No segundo painel do evento, foram discutidas as principais problemáticas jurídicas e regulatórias em torno do tema. A principal delas envolve a possibilidade de realização de obras de infraestrutura em Áreas de Preservação Permanente (APPs).

Em 2018, o STF julgou a Ação Declaratória de Constitucionalidade (ADC) 42 e quatro Ações Diretas de Inconstitucionalidade que discutiam o Novo Código Florestal. Com as mudanças nos artigos que dispõem sobre as obras de infraestrutura que podem existir em APPs, o termo “gestão de resíduos” foi retirado do rol. O tema ainda aguarda decisão definitiva pela Corte. “Os aterros sanitários, numa análise contemporânea e realista, significam um enterro dos lixões. Precisamos vê-los como um novo visual das coisas. Já temos sobre o tema uma Constituição e normas, que precisam ser conhecidas, mas tem havido sub-interpretações. A regra é boa e já é metade do caminho para as mudanças. Precisa haver estudo, boa interpretação e aplicação para que a outra metade aconteça”, disse Ayres Britto, ex-ministro do STF.

O mesmo foi defendido por Fabricio Soler, professor e advogado especialista em Direito Ambiental: “Os textos são claros e cristalinos sobre a substituição dos lixões pelos aterros, não há dúvida sobre o que deve ser feito. Normas nós temos a contento, agora falta um aplica-se, um cumpra-se. Os instrumentos normativos clamam por uma atuação intersetorial: órgãos ambientais, tribunal de contas e sociedade civil”.

Ele apontou ainda para eventuais consequências negativas caso a decisão do STF seja mantida, como, por exemplo, a não consecução de metas relacionadas ao meio ambiente, cidadania e bem-estar. “Os lixões estão todos os dias contaminando o solo e a água de milhões de brasileiros. Um país que às vésperas da COP [conferência da ONU para o Clima, cuja edição de 2025 será sediada em Belém] ainda está passando por isso tem uma fotografia do atraso”, ponderou Soler. O advogado Orlando Maia Neto, sócio da Ayres Britto Advocacia, disse que a decisão do STF gerou uma surpresa inicial, já que algumas outras atividades de infraestrutura não foram vistas do mesmo modo, como serviços públicos para transporte, energia e até mesmo mineração. 
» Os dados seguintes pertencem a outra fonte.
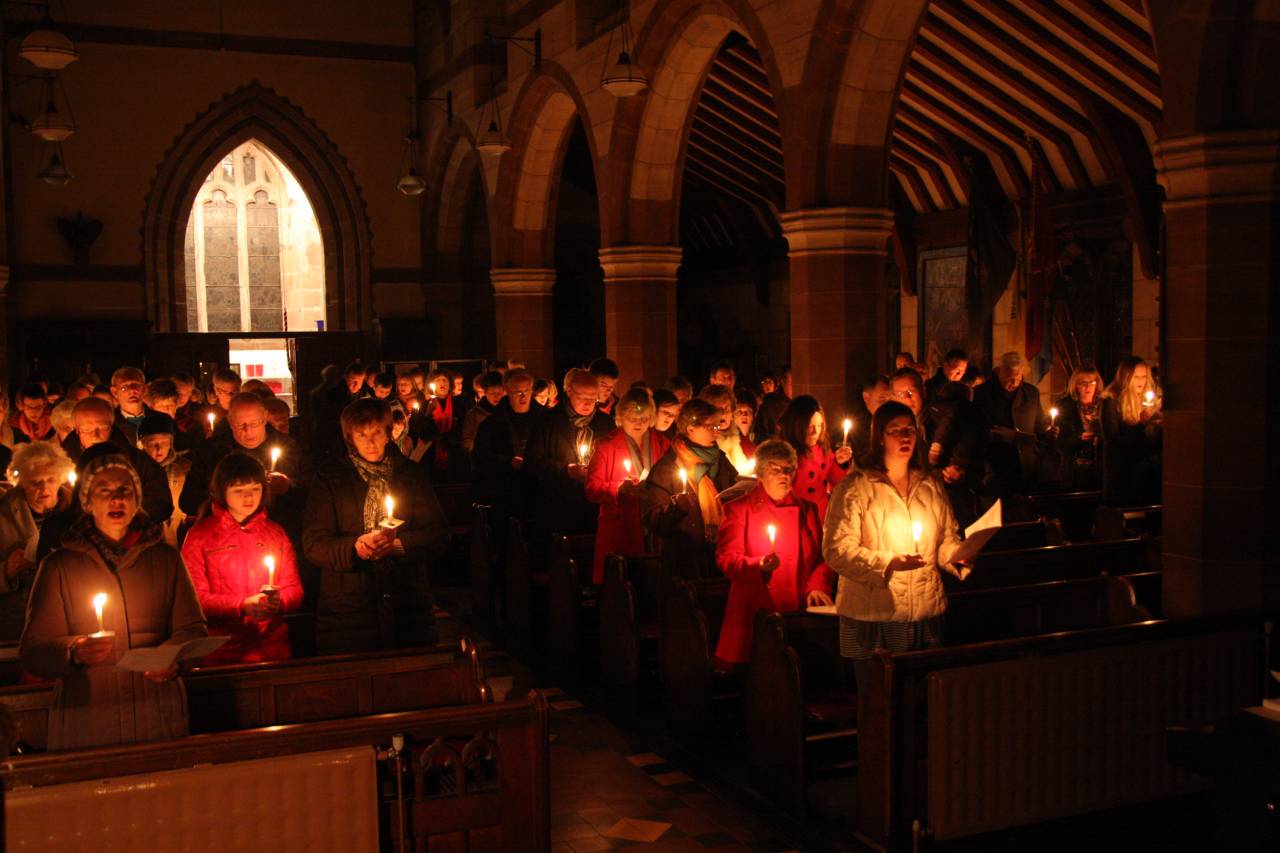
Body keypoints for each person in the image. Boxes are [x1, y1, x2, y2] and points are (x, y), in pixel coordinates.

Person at [20, 453, 209, 750]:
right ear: (87, 502)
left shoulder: (165, 560)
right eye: (104, 491)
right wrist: (74, 650)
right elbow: (34, 650)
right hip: (89, 718)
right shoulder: (60, 566)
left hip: (156, 712)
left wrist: (174, 658)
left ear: (137, 498)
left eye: (124, 490)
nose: (116, 499)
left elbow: (193, 629)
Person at [823, 401, 970, 713]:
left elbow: (945, 538)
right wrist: (888, 562)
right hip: (875, 613)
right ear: (880, 436)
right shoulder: (856, 487)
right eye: (896, 431)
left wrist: (957, 557)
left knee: (920, 707)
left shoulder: (929, 484)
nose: (905, 437)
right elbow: (836, 550)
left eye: (910, 431)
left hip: (924, 611)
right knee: (879, 707)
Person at [303, 398, 450, 653]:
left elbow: (438, 534)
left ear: (389, 432)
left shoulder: (410, 475)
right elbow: (314, 543)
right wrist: (355, 548)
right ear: (350, 437)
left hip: (407, 605)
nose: (370, 443)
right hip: (348, 611)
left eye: (377, 433)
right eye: (362, 435)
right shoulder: (330, 479)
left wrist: (397, 545)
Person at [714, 439, 835, 666]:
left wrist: (818, 586)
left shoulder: (807, 509)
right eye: (775, 470)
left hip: (798, 611)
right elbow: (726, 559)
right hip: (756, 609)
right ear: (760, 474)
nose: (784, 475)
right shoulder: (739, 509)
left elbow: (823, 557)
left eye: (788, 469)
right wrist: (759, 565)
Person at [182, 454, 304, 664]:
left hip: (271, 650)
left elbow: (294, 588)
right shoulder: (200, 536)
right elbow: (194, 598)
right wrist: (242, 605)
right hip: (221, 654)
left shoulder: (275, 534)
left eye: (255, 489)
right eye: (238, 490)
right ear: (221, 492)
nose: (249, 497)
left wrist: (278, 602)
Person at [180, 393, 309, 533]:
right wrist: (225, 497)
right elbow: (188, 501)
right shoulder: (211, 451)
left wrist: (288, 486)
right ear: (230, 421)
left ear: (264, 417)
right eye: (240, 425)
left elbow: (309, 492)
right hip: (224, 534)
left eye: (254, 423)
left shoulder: (290, 448)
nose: (248, 430)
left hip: (276, 530)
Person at [640, 399, 739, 578]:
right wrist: (676, 509)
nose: (716, 432)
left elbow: (734, 492)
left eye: (717, 426)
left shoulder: (721, 461)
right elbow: (653, 521)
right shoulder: (667, 468)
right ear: (691, 429)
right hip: (684, 560)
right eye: (710, 427)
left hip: (721, 554)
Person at [584, 389, 671, 584]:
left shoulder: (662, 444)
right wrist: (619, 488)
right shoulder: (606, 446)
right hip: (619, 527)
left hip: (654, 526)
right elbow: (591, 488)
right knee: (618, 586)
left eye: (644, 418)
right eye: (633, 418)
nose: (639, 423)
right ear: (621, 417)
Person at [525, 368, 616, 539]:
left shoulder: (606, 423)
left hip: (595, 509)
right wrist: (565, 470)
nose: (588, 403)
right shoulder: (548, 421)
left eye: (593, 398)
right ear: (569, 392)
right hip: (558, 506)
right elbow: (532, 462)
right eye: (582, 397)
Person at [0, 442, 76, 640]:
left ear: (61, 478)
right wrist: (7, 571)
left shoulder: (77, 512)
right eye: (35, 482)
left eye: (51, 480)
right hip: (18, 620)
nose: (44, 488)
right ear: (22, 483)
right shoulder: (4, 514)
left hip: (70, 615)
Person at [64, 396, 174, 524]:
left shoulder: (138, 462)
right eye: (87, 429)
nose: (95, 435)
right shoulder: (61, 462)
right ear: (77, 430)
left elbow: (160, 504)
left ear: (111, 426)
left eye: (102, 427)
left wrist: (125, 514)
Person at [972, 352, 1055, 494]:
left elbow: (1040, 426)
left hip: (1026, 468)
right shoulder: (981, 394)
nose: (1014, 383)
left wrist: (1049, 432)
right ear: (999, 371)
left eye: (1018, 378)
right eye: (1009, 378)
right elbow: (976, 431)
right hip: (996, 468)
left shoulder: (1031, 393)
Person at [472, 369, 543, 525]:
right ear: (508, 392)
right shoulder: (491, 424)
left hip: (538, 491)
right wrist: (507, 462)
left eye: (527, 391)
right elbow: (481, 457)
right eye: (518, 392)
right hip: (505, 491)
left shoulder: (545, 421)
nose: (523, 396)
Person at [777, 395, 853, 523]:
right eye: (809, 426)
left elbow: (837, 483)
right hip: (794, 516)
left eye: (819, 425)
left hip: (820, 515)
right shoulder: (784, 453)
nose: (815, 432)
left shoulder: (823, 449)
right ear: (796, 426)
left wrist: (840, 464)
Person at [1100, 356, 1163, 506]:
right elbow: (1114, 442)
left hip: (1149, 474)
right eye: (1136, 377)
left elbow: (1154, 443)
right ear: (1125, 378)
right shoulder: (1112, 402)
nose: (1141, 381)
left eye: (1144, 376)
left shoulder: (1150, 401)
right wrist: (1141, 423)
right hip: (1124, 475)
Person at [137, 413, 190, 546]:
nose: (159, 448)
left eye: (164, 442)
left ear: (171, 443)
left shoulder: (186, 468)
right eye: (153, 443)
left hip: (179, 535)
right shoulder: (135, 470)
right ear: (142, 444)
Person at [1054, 366, 1104, 491]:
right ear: (1075, 384)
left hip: (1101, 467)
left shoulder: (1104, 405)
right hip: (1075, 468)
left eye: (1092, 382)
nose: (1088, 387)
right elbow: (1061, 444)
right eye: (1083, 383)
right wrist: (1079, 438)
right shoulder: (1065, 406)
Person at [700, 384, 753, 475]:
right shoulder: (704, 445)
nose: (723, 414)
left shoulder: (738, 440)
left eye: (727, 409)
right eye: (718, 409)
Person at [461, 370, 505, 453]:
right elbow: (467, 440)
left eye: (499, 393)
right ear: (485, 392)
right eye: (492, 393)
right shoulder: (474, 414)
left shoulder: (508, 411)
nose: (496, 396)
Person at [754, 365, 792, 440]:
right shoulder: (769, 406)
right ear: (783, 382)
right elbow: (760, 435)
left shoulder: (803, 405)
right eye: (792, 383)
No evento, ele explicou que foram estabelecidas três correntes de encaminhamento para a questão, com diferentes prazos para fim desses aterros ou permanência com fiscalizações. A vertente encabeçada pelo ministro Luiz Fux atribui um prazo de três anos para que todo aterro sanitário que esteja localizado em APP seja desativado.

Já a subscrita pelo ministro Alexandre de Moraes amplia o prazo para dez anos. E a terceira corrente, iniciada pelo ministro Gilmar Mendes, propõe a permissão dos aterros nestes locais, submetidos ao licenciamento ambiental.

A ação deve ser retomada no plenário físico. “Ainda não há previsão, o que gera tempo para debatermos melhor essa questão para entendermos as consequências trágicas, do ponto de vista financeiro e ambiental, de se congregar essa declaração de inconstitucionalidade”, disse o advogado.  

Superar o tema é importante para o Brasil caminhar para uma nova fase em suas políticas ambientais e de saneamento. “Os aterros sanitários foram concebidos para que se tivesse garantia absoluta de que o solo, todas as superfícies da base do aterro e a água dos lençóis freáticos sejam protegidos”, explicou Luis Sergio Akira Kaimoto, consultor do Banco Mundial e professor da Escola Superior da CETESB.

Ele pontuou que essa infraestrutura é um instrumento para proteção das APPs, para que os lixões deixem de contaminar o ambiente de forma difusa. “Além disso, tudo que é coletado dos aterros é enviado para tratamento: líquidos e gases. Esse gás, que poderia estar contaminando o ar, é totalmente captado e gera energia elétrica e biometano, ambos limpos e renováveis. Todo esse processo de um aterro muito bem operado gera um bônus ambiental inegável”, afirmou.